Retard, désaccords stratégiques entre les membres, ouverture à des entreprises non européennes, projets concurrents… Le cloud souverain voulu par l’Europe semble difficile à mettre en œuvre.

Un cloud souverain ouvert aux acteurs non européens

Souhaitée par les ministres de l’Économie allemands et français, Bruno Le Maire et Peter Altmaier en juin 2020, l’association Gaia-X est née moins de six mois plus tard. Son principe est simple, édifier des règles communes pour faire émerger des services cloud européens. Le but est de tendre vers une souveraineté numérique, en localisant les données des Européens, sur le Vieux Continent.

Aujourd’hui plusieurs comités techniques se sont mis au travail, des dizaines de centres ont été mis en place en Europe et l’association compte 320 organisations membres. Pourtant les résultats concrets de Gaia-X tardent. Des groupes de travail sont jugés superflus quand d’autres, plus importants, repoussent des mises à jour attendues. Pire, le projet prend des directions suscitant l’incompréhension.

Fin mars 2021 le projet s’est ouvert à des entreprises américaines et chinoises, Microsoft, Google, Huawei, Alibaba ont intégré Gaia-X. Un garde-fou a été mis en place, les sociétés non européennes ne peuvent pas intégrer le conseil d’administration de l’association.

Il n’empêche, elles sont intégrées aux comités techniques où sont discutées les règles s’appliquant aux futurs clouds européens. De plus, des associations présentent au conseil d’administration de Gaia-X, Digital Europe, CISPE, Bitkom, représentent les intérêts de certains GAFAM.

Yann Lechelle, PDG du fournisseur de cloud français Scaleway, a expliqué à Politico que cette décision n’était pas si surprenante, tant les entreprises européennes sont habituées à travailler avec les services américains.
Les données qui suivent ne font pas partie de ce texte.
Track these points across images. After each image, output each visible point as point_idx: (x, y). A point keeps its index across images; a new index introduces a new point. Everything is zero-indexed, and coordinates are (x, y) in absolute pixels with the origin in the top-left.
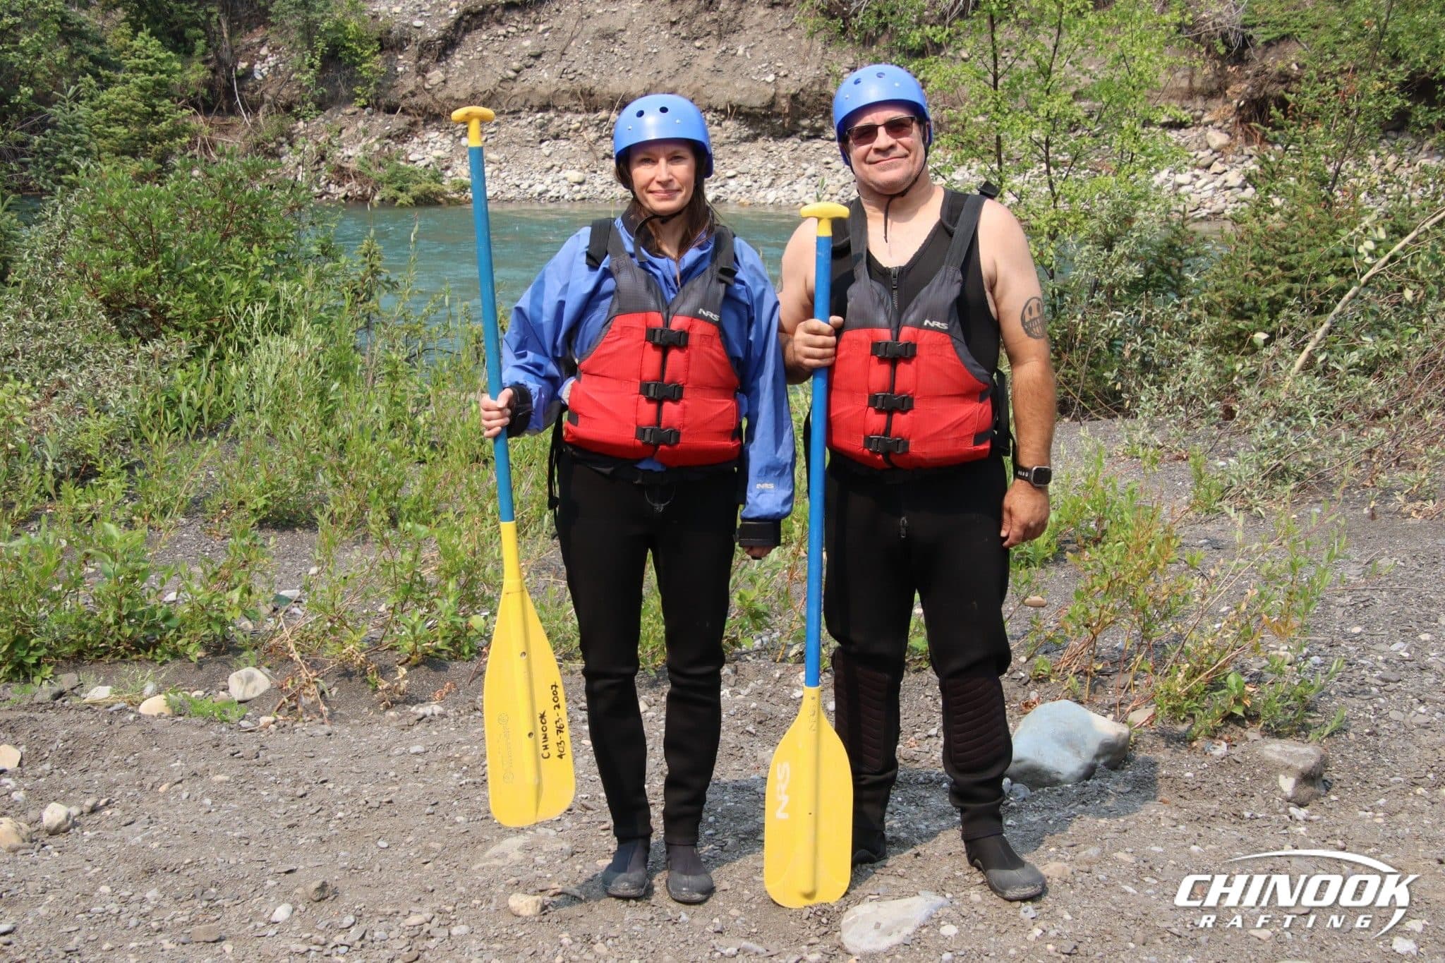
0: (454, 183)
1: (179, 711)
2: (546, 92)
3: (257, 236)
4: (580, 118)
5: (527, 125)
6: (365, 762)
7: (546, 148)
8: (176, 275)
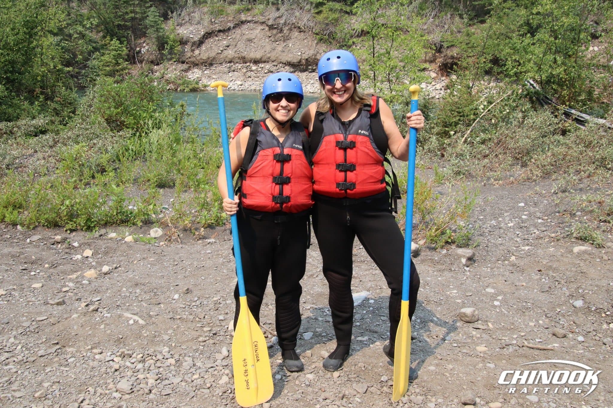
0: (203, 85)
1: (136, 241)
2: (230, 57)
3: (151, 100)
4: (241, 65)
5: (224, 67)
6: (193, 255)
7: (230, 74)
8: (126, 111)
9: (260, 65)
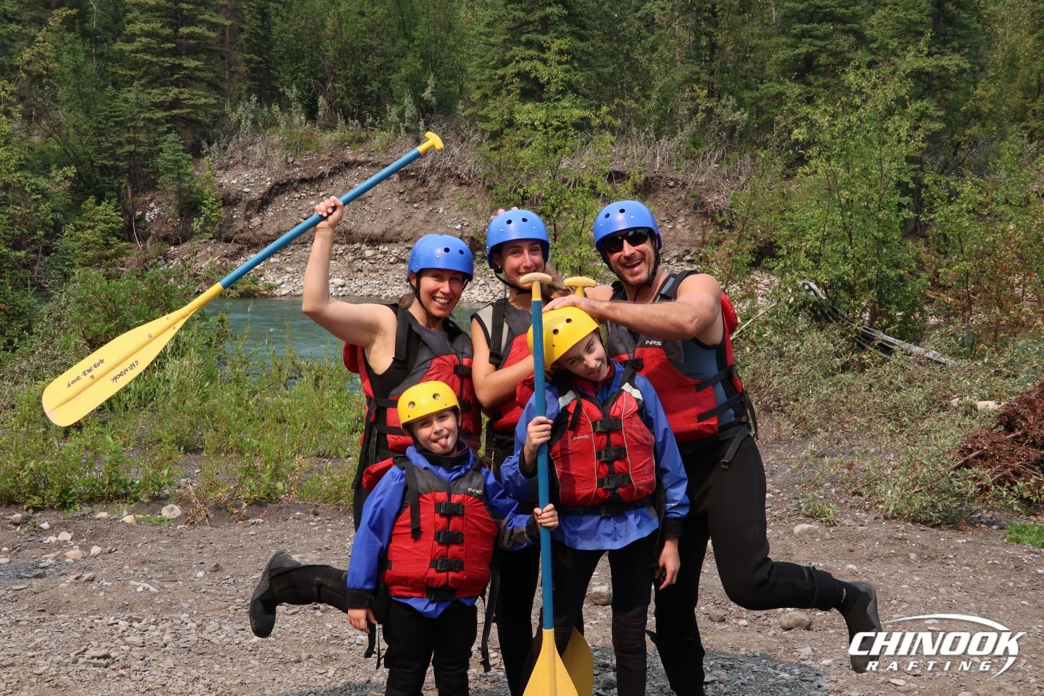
0: (265, 285)
1: (138, 521)
4: (343, 247)
9: (381, 247)
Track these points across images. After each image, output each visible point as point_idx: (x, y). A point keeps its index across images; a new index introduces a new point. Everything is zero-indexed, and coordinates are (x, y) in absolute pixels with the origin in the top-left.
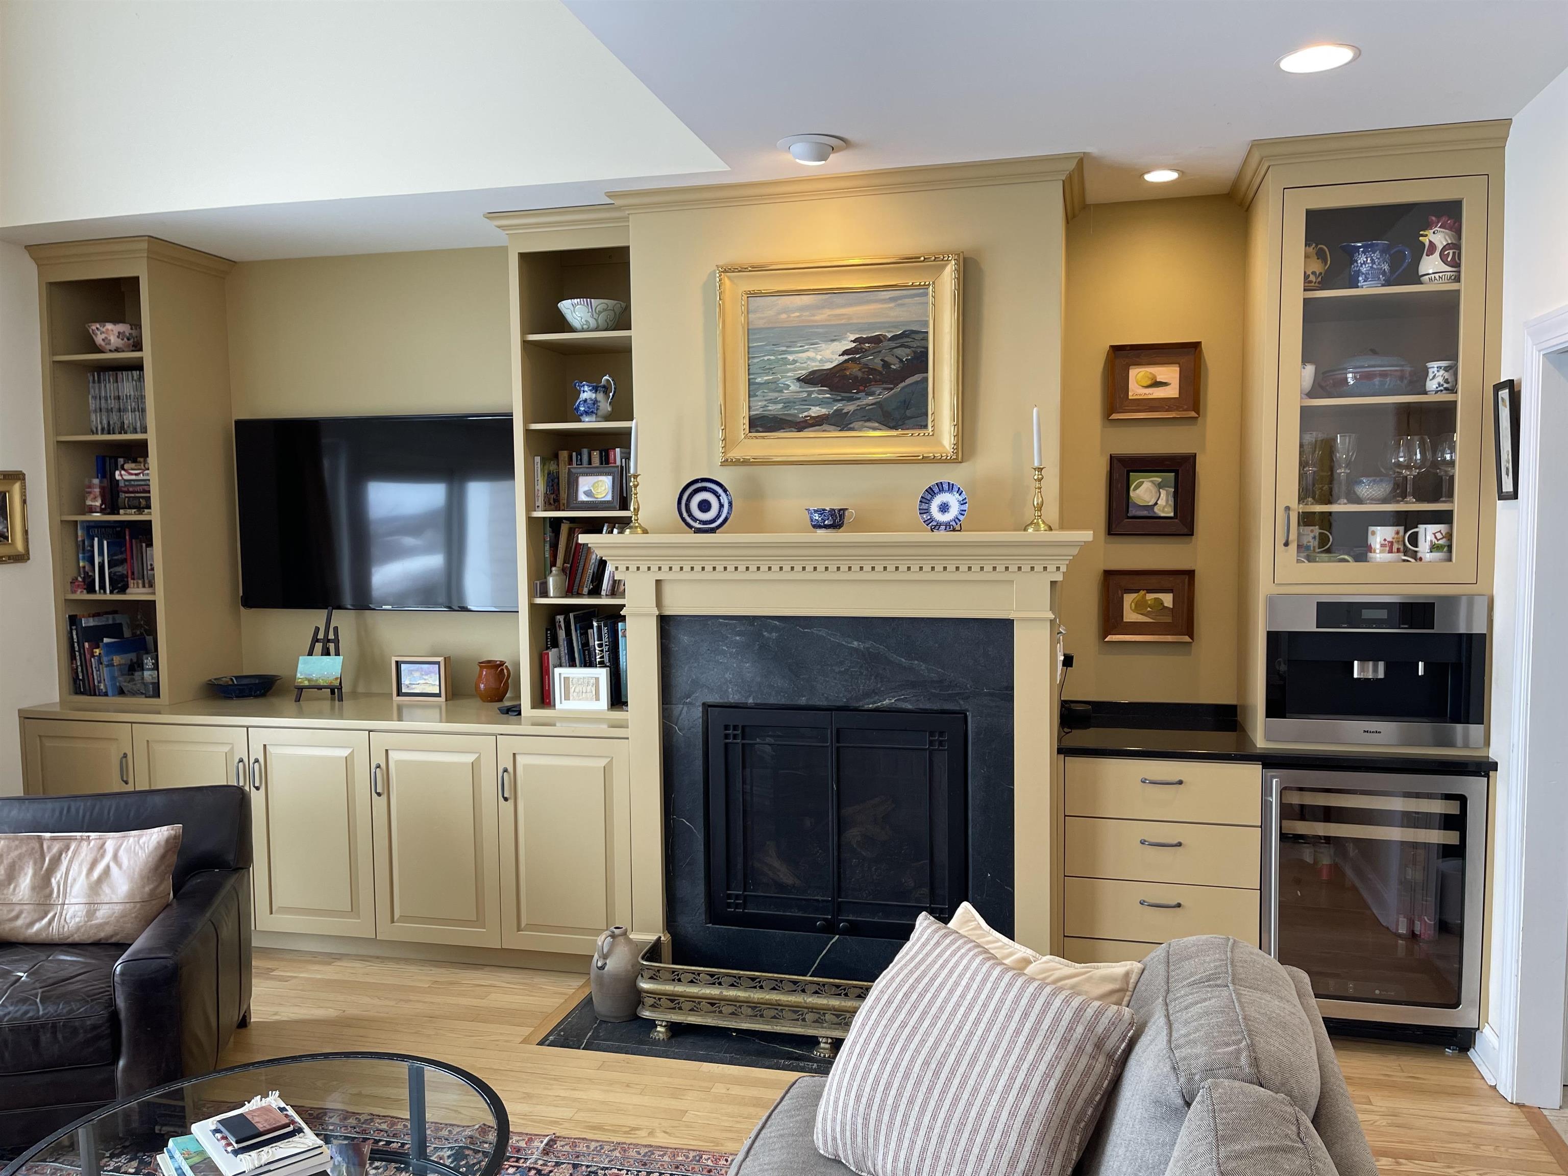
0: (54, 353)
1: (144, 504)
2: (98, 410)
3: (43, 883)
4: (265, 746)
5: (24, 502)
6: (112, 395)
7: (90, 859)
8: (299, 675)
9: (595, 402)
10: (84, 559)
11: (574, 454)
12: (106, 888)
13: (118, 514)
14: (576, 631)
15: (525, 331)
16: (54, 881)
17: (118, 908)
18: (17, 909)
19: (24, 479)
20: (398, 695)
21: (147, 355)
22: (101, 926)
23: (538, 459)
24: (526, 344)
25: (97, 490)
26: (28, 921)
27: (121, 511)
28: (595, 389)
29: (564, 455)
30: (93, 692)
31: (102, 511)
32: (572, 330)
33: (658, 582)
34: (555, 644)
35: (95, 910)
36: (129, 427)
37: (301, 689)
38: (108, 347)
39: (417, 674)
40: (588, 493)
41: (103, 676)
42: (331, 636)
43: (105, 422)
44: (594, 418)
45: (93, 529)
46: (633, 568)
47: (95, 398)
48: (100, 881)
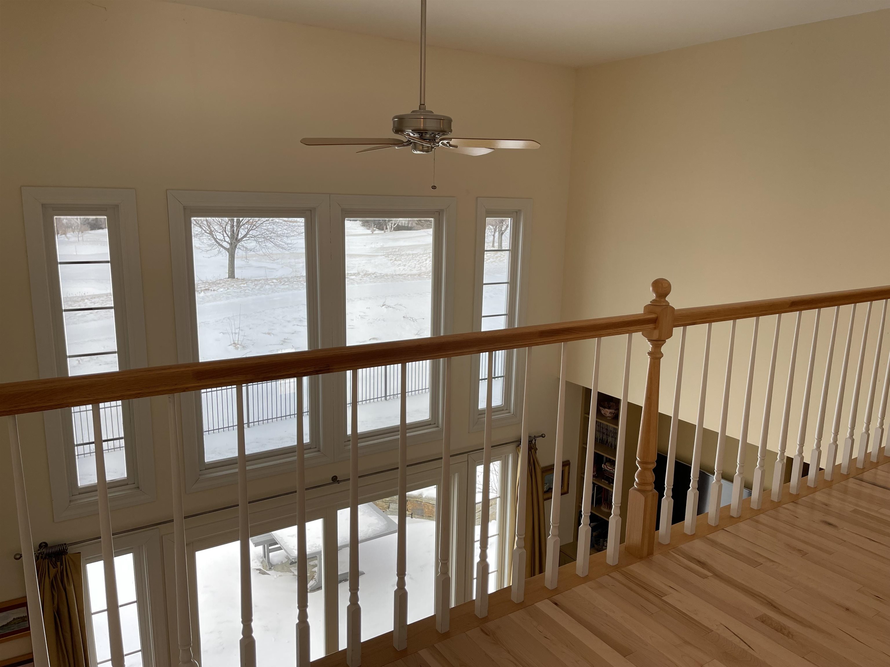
1: (610, 481)
2: (599, 431)
5: (569, 473)
6: (605, 427)
19: (569, 464)
27: (603, 481)
36: (609, 443)
38: (606, 416)
43: (601, 437)
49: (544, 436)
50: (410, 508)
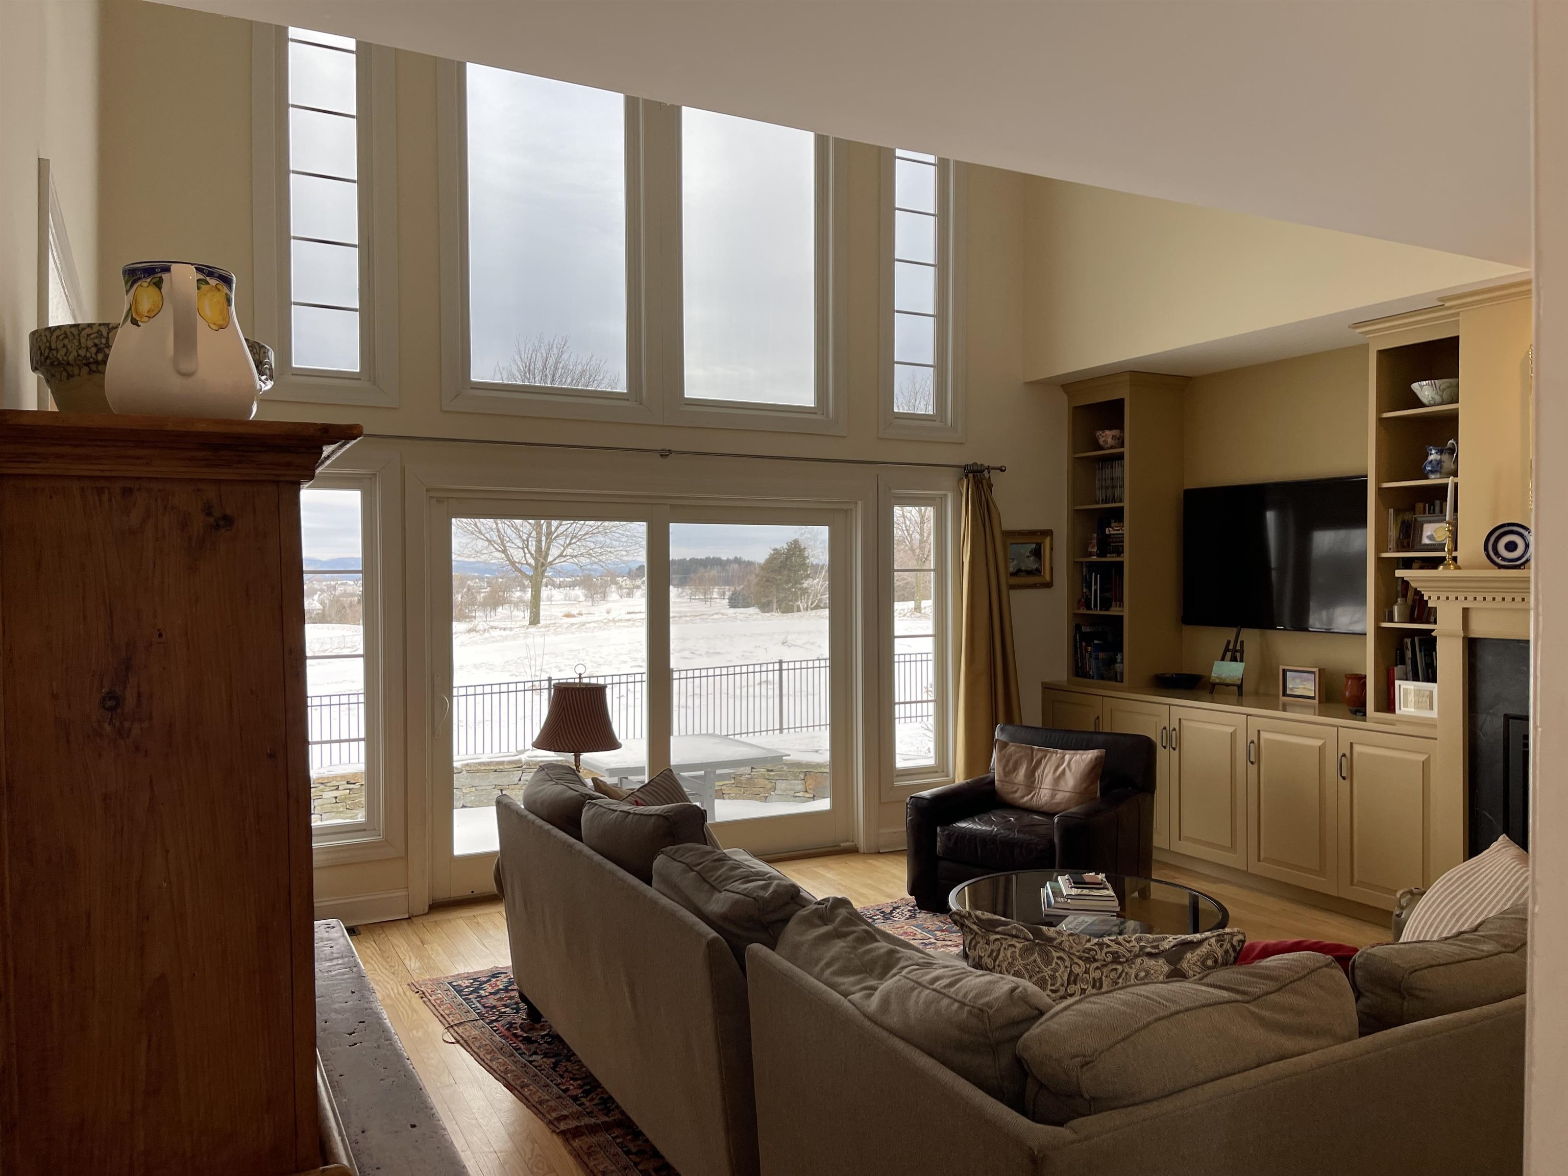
0: (1075, 453)
1: (1119, 551)
2: (1101, 488)
3: (1031, 773)
4: (1180, 719)
5: (1052, 549)
6: (1109, 477)
7: (1056, 764)
8: (1213, 675)
9: (1439, 462)
10: (1086, 587)
11: (1427, 505)
12: (1062, 782)
13: (1106, 557)
14: (1420, 651)
15: (1380, 410)
16: (1037, 774)
17: (1067, 794)
18: (1016, 787)
19: (1052, 534)
20: (1285, 694)
21: (1126, 450)
22: (1058, 804)
23: (1391, 511)
24: (1381, 421)
25: (1095, 541)
26: (1021, 795)
27: (1108, 555)
28: (1440, 452)
29: (1420, 506)
30: (1085, 675)
31: (1098, 555)
32: (1423, 405)
33: (1466, 611)
34: (1403, 662)
35: (1056, 794)
36: (1116, 498)
37: (1214, 685)
38: (1106, 446)
39: (1298, 681)
40: (1431, 537)
41: (1092, 666)
42: (1238, 648)
43: (1104, 495)
44: (1438, 475)
45: (1092, 566)
46: (1443, 598)
47: (1099, 479)
48: (1059, 777)
49: (1003, 468)
50: (810, 786)
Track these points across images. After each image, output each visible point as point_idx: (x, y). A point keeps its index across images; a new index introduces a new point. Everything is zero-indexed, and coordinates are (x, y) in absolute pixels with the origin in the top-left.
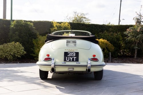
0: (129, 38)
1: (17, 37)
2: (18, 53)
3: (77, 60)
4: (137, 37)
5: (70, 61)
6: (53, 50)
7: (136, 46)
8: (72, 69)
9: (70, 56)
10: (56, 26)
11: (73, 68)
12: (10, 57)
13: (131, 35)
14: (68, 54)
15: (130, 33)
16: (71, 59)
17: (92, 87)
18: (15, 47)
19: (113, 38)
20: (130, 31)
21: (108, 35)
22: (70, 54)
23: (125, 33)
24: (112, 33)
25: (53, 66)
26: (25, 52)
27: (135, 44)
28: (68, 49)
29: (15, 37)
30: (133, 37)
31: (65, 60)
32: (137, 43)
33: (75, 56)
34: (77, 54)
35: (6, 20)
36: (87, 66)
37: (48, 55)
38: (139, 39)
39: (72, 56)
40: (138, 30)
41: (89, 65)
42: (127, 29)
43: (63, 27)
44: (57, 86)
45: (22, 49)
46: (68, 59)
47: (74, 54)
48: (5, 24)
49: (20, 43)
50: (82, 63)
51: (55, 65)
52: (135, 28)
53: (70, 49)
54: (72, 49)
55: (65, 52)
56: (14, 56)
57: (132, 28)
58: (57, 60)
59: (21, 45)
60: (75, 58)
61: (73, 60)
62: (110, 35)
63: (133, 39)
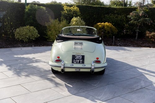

Google dispose d’un partenariat avec Orange et Thales en France, Deutsche Telekom en Allemagne. L’opérateur français est également lié à Microsoft. AWS, Microsoft Azure et Google contrôlent 69% du marché du cloud européen.

Un sommet Gaia-X organisé en novembre

Cette situation a entraîné l’émergence d’initiatives alternatives. Scaleway et 22 autres membres fondateurs ont créé une alliance, Euclidia, pour permettre la naissance d’un véritable cloud européen souverain. Des sociétés européennes misent également sur l’arrivée du Digital Market Act. La nouvelle législation européenne pourrait faciliter la naissance d’un challenger à côté des empires américains.

La Commission européenne elle-même a lancé des initiatives pour atteindre cet objectif. Une alliance industrielle proposée en juillet, qui manque encore de substance et un projet important d’intérêt européen commun (IPCEI) pour le cloud.

En attendant Gaia-X continu son travail. Ses défenseurs pointent la difficulté de trouver un consensus entre tous les partis représentés au sein de l’association et l’attente, peut-être un peu trop élevée dans l’organisation. Au cours du mois de novembre, Gaia-X va tenir un sommet à Milan. Plusieurs labels devraient être présentés à cette occasion pour certifier la qualité des fournisseurs de services cloud en sécurité, confidentialité et souveraineté.